И она в ужасе стала заворачивать младенца в тряпки.
— Никакого глаза у него нету, — категорически ответил я, — ты гляди, где ж ему быть. У твоего младенца странная опухоль…
— Капелек дайте, — говорила баба в ужасе.
— Да что ты, смеешься? Каких таких капелек? Никакие капельки тут не помогут!
— Что же ему, без глаза, что ли, оставаться?
— Нету у него глаза, говорю тебе…
— А третьего дня был! — отчаянно воскликнула баба.
‘Черт!..’
— Не знаю, может, и был… черт… только теперь нету… И вообще, знаешь, милая, вези ты своего младенца в город. И немедленно, там сделают операцию… Демьян Лукич. А?
— М-да, — глубокомысленно отозвался фельдшер, явно не зная, что и сказать, — штука невиданная.
— Резать в городе? — спросила баба в ужасе — Не дам.
Кончилось это тем, что баба увезла своего младенца, не дав притронуться к глазу.
Два дня я ломал голову, пожимал плечами, рылся в библиотечке, разглядывал рисунки, на которых были изображены младенцы с вылезающими вместо глаз пузырями… Черт.
А через два дня младенец был мною забыт.
* * *
Прошла неделя.
— Анна Жухова! — крикнул я.
Вошла веселая баба с ребенком на руках.
— В чем дело? — спросил я привычно.
— Бока закладывает, не продохнуть, — сообщила баба и почему-то насмешливо улыбнулась.
Звук ее голоса заставил меня встрепенуться.
— Узнали? — спросила баба насмешливо.
— Постой… постой… да это что… Постой… это тот самый ребенок?
— Тот самый. Помните, господин доктор, вы говорили, что глаза нету и резать чтобы…
Я ошалел. Баба победоносно смотрела, в глазах ее играл смех.
На руках молчаливо сидел младенец и глядел на свет карими глазами. Никакого желтого пузыря не было в помине.
‘Это что-то колдовское…’ — расслабленно подумал я.
Потом, несколько придя в себя, осторожно оттянул веко. Младенец хныкал, пытался вертеть головой, но все же я увидал… малюсенький шрамик на слизистой… А-а…
— Мы как выехали от вас тады… Он и лопнул…
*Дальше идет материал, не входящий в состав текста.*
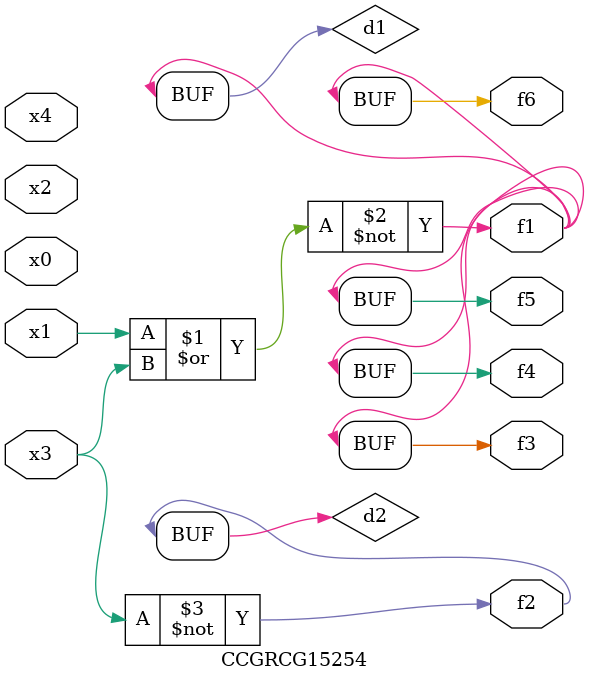
<source format=v>
module CCGRCG15254(
	input x0, x1, x2, x3, x4,
	output f1, f2, f3, f4, f5, f6
);

	wire d1, d2;

	nor (d1, x1, x3);
	not (d2, x3);
	assign f1 = d1;
	assign f2 = d2;
	assign f3 = d1;
	assign f4 = d1;
	assign f5 = d1;
	assign f6 = d1;
endmodule

</source>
— Не надо, баба, не рассказывай, — сконфуженно сказал я, — я уже понял…
— А вы говорите, глаза нету… Ишь, вырос. — И баба издевательски хихикнула.
‘Понял, черт меня возьми… у него из нижнего века развился громаднейший гнойник, вырос и оттеснил глаз, закрыл его совершенно… а потом как лопнул, гной вытек… и все пришло на место…’
* * *
Нет. Никогда, даже засыпая, не буду горделиво бормотать о том, что меня ничем не удивишь. Нет. И год прошел, пройдет другой год и будет столь же богат сюрпризами, как и первый… Значит, нужно покорно учиться.
————————————————————
Впервые — в московском журнале ‘Медицинский работник’, 1925, 2 и 12 октября.